Turkey's parliament prepares to debate immunity
Bülent Sarıoğlu - ANKARA
HÜRRİYET photoTurkey’s parliament is scheduled to hold a plenary session on May 17 to debate a government-led bill that would strip some parliamentarians of their immunity from prosecution, with the bill primarily targeting the Peoples’ Democratic Party (HDP), which focuses on the Kurdish issue.
The ruling Justice and Development Party (AKP) is in need of support from the main opposition Republican People’s Party (CHP) in order to get the amendment adopted without taking it to a referendum.
However, the second round of the two-round-voting is expected to take place on May 20, the date the CHP will meet for a closed-door gathering.
“Earlier, when and exactly on which days the voting on the constitution would be held was announced and a mutual agreement was reached. Now they are breaking the agreement. In our opinion, there is no reasonable justification,” CHP leader Kemal Kılıçdaroğlu said in remarks published on May 16.

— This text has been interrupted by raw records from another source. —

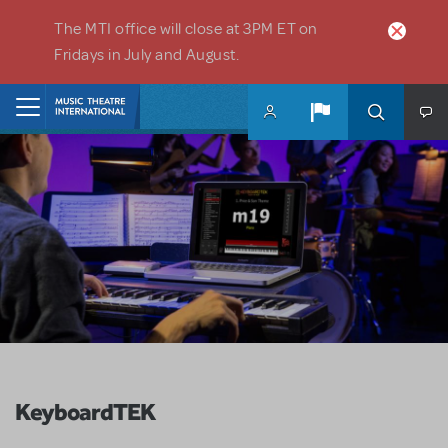
Skip to main content
The MTI office will close at 3PM ET on
Fridays in July and August.
Home
KeyboardTEK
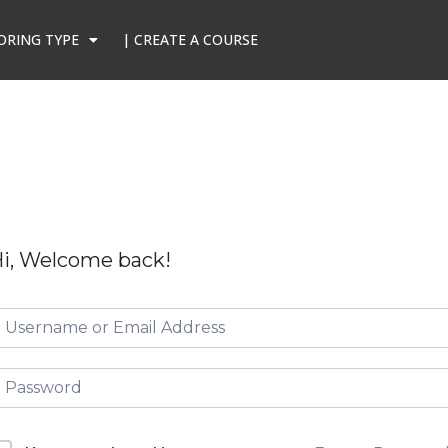
ORING TYPE
| CREATE A COURSE
i, Welcome back!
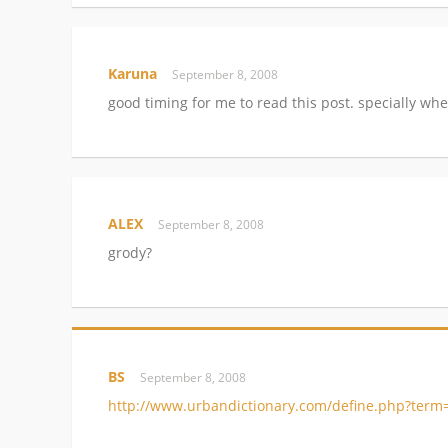
Karuna
September 8, 2008
good timing for me to read this post. specially when
ALEX
September 8, 2008
grody?
BS
September 8, 2008
http://www.urbandictionary.com/define.php?term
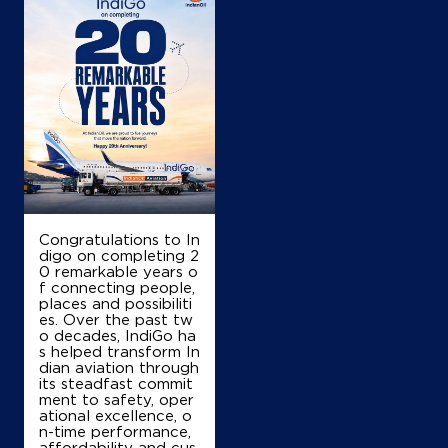
+917976022607
Map
Details
IndianOil
Shivshakti Filling Station
Congratulations to In
digo on completing 2
Malikpur Tehsil Chomu Distt Jaipur
0 remarkable years o
Mdr81
f connecting people,
Sandarsar
places and possibiliti
Jaipur, Rajasthan - 303712
es. Over the past tw
o decades, IndiGo ha
+919829825751
s helped transform In
dian aviation through
its steadfast commit
ment to safety, oper
ational excellence, o
Map
Details
n-time performance,
affordability and cus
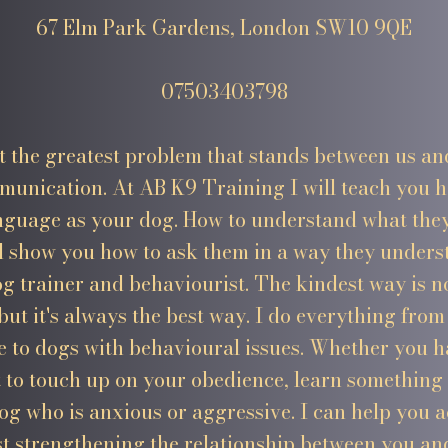
67 Elm Park Gardens, London SW10 9QE
07503403798
at the greatest problem that stands between us an
munication. At AB K9 Training I will teach you 
nguage as your dog. How to understand what they'
d show you how to ask them in a way they unders
og trainer and behaviourist. The kindest way is n
 but it's always the best way. I do everything fro
 to dogs with behavioural issues. Whether you 
 to touch up on your obedience, learn something
og who is anxious or aggressive. I can help you 
st strengthening the relationship between you an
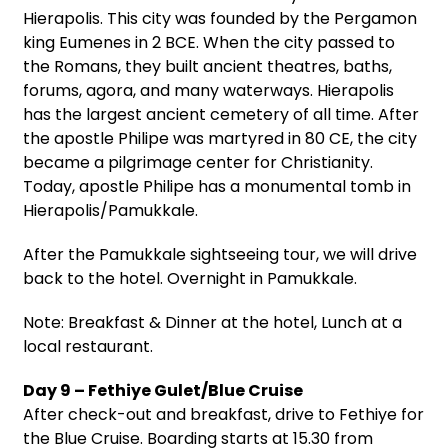
Hierapolis. This city was founded by the Pergamon
king Eumenes in 2 BCE. When the city passed to
the Romans, they built ancient theatres, baths,
forums, agora, and many waterways. Hierapolis
has the largest ancient cemetery of all time. After
the apostle Philipe was martyred in 80 CE, the city
became a pilgrimage center for Christianity.
Today, apostle Philipe has a monumental tomb in
Hierapolis/Pamukkale.
After the Pamukkale sightseeing tour, we will drive
back to the hotel. Overnight in Pamukkale.
Note: Breakfast & Dinner at the hotel, Lunch at a
local restaurant.
Day 9 – Fethiye Gulet/Blue Cruise
After check-out and breakfast, drive to Fethiye for
the Blue Cruise. Boarding starts at 15.30 from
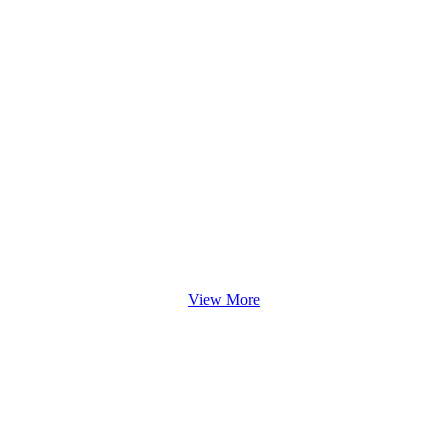
View More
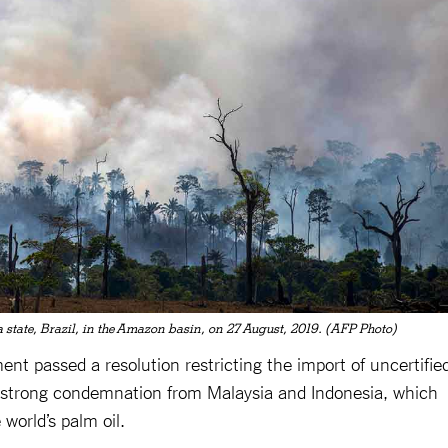
a state, Brazil, in the Amazon basin, on 27 August, 2019. (AFP Photo)
ent passed a resolution restricting the import of uncertifie
in strong condemnation from Malaysia and Indonesia, which
 world’s palm oil.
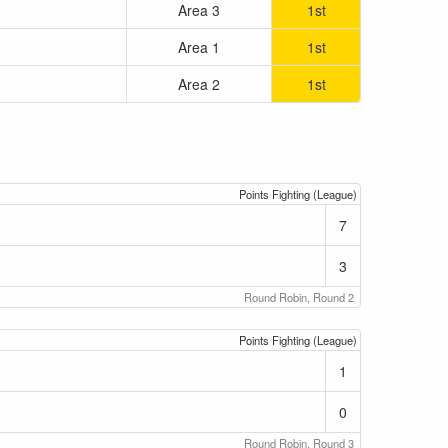
Area 3
1st
Area 1
1st
Area 2
1st
Points Fighting (League)
7
3
Round Robin, Round 2
Points Fighting (League)
1
0
Round Robin, Round 3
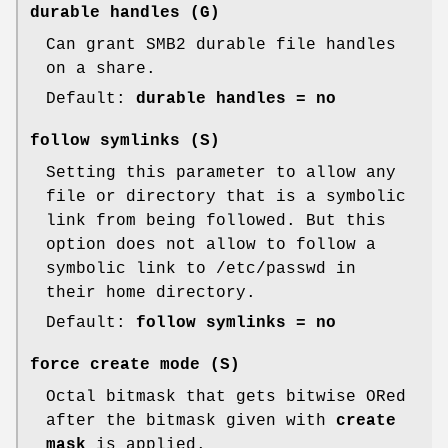
durable handles
(G)
Can grant SMB2 durable file handles
on a share.
Default:
durable handles = no
follow symlinks
(S)
Setting this parameter to allow any
file or directory that is a symbolic
link from being followed. But this
option does not allow to follow a
symbolic link to /etc/passwd in
their home directory.
Default:
follow symlinks = no
force create mode
(S)
Octal bitmask that gets bitwise ORed
after the bitmask given with
create
mask
is applied.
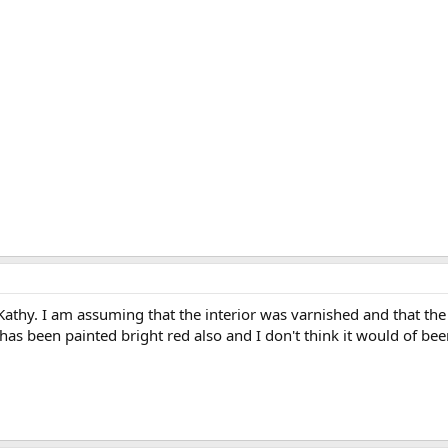
Kathy. I am assuming that the interior was varnished and that the
r has been painted bright red also and I don't think it would of be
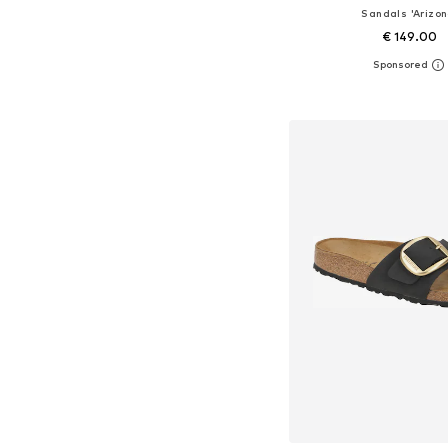
Sandals 'Arizon
€ 149.00
+
2
Available sizes: 36, 37, 38
Add to bask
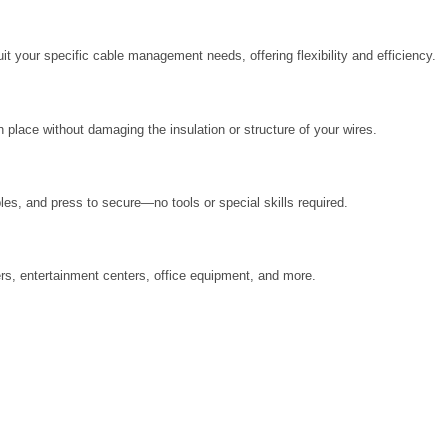
it your specific cable management needs, offering flexibility and efficiency.
in place without damaging the insulation or structure of your wires.
les, and press to secure—no tools or special skills required.
ers, entertainment centers, office equipment, and more.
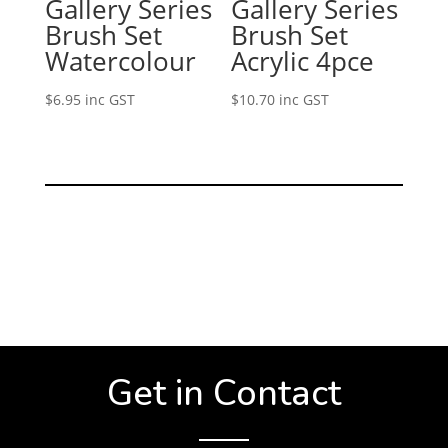
Gallery Series
Gallery Series
Brush Set
Brush Set
Watercolour
Acrylic 4pce
$
6.95
inc GST
$
10.70
inc GST
Get in Contact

“They were told that we would hold our ‘party camp’ on those dates. … As far as we understand, [the AKP’s] intention is different. They want to run this process with different actions so as to avoid creating an atmosphere in which they would be blamed,” he said.
At the plenary, two rounds of secret voting will take place. For a constitutional change in parliament, a party needs to win 367 seats, although 330 are enough to take a constitutional change to a referendum.

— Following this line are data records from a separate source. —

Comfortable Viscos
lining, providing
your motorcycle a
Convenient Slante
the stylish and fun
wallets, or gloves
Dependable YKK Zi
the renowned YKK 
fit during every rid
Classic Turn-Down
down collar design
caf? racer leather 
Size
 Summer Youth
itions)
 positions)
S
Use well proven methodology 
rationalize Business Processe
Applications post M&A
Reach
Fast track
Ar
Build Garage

The bill proposed on April 12 has the support of all AKP lawmakers – 316, excluding the speaker who is not eligible to vote. There are concerns that some AKP deputies may not vote in favor of the bill because of certain feelings of resentment that stem from latest developments in the party after Prime Minister Ahmet Davutoğlu announced on May 5 his decision to leave the leadership of the AKP at an extraordinary convention on May 22.
Currently the CHP holds 133 seats, the HDP 59 seats, and the Nationalist Movement Party (MHP) 40 seats, while one seat is occupied by an independent deputy who was recently expelled from the CHP.

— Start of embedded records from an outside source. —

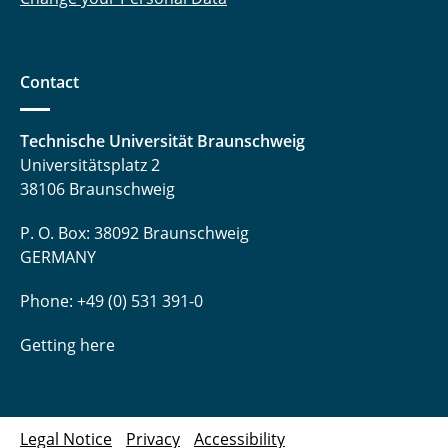
Contact
Technische Universität Braunschweig
Universitätsplatz 2
38106 Braunschweig
P. O. Box: 38092 Braunschweig
GERMANY
Phone: +49 (0) 531 391-0
Getting here
Legal Notice
Privacy
Accessibility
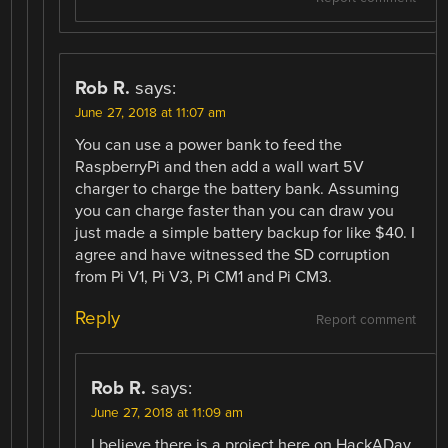
Rob R.
says:
June 27, 2018 at 11:07 am
You can use a power bank to feed the
RaspberryPi and then add a wall wart 5V
charger to charge the battery bank. Assuming
you can charge faster than you can draw you
just made a simple battery backup for like $40. I
agree and have witnessed the SD corruption
from Pi V1, Pi V3, Pi CM1 and Pi CM3.
Reply
Report comment
Rob R.
says:
June 27, 2018 at 11:09 am
I believe there is a project here on HackADay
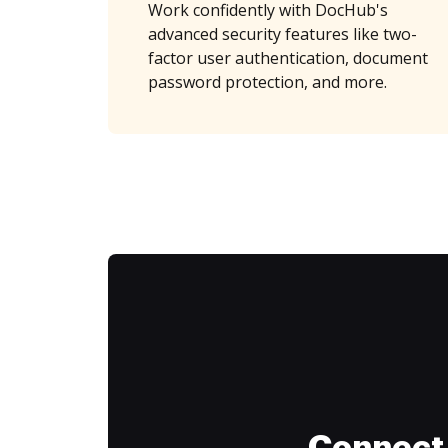
Work confidently with DocHub's
advanced security features like two-
factor user authentication, document
password protection, and more.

With such figures, even if the MHP gives full support during the secret voting as pledged, the AKP will need at least 12 votes from the CHP, and probably a stronger support because of the presence of summaries of proceedings against 36 deputies from the AKP and the MHP.
Ahead of the plenary session, the CHP plans to appeal to reschedule the second round of voting for May 23 instead of May 20. If the AKP insists on having the plenary on May 20 as scheduled, the CHP has been mulling either boycotting the session or attending with a limited number of deputies.
In addition to deliberations on the calendar of voting on the immunity bill and some procedural debates, the plenary is scheduled on May 17 to also hold debates on whether to accept a censure motion filed by the HDP against Economy Minister Mustafa Elitaş as well as some procedural debates. The AKP will only be able to host the debates on the immunity bill and conduct the first round of voting on May 17 if it overcomes these hurdles.
The HDP regards the issue as “the coup agenda of the ruling party,” rather than an issue related to immunities, said a co-deputy leader of the party, Meral Danış Beştaş.
“The lawmakers will vote on for either ‘democracy or fascism,’ and they will decide on either ‘democracy or one-man rule.’ According to the internal regulations of the parliament, this proposal is meant to be the ‘self-abolishment of the parliament.’ Those who will say ‘yes’ to the proposal also recognize our righteousness but they say ‘the order comes from high places.’ We will see to what extent they will obey the order,” Beştaş said.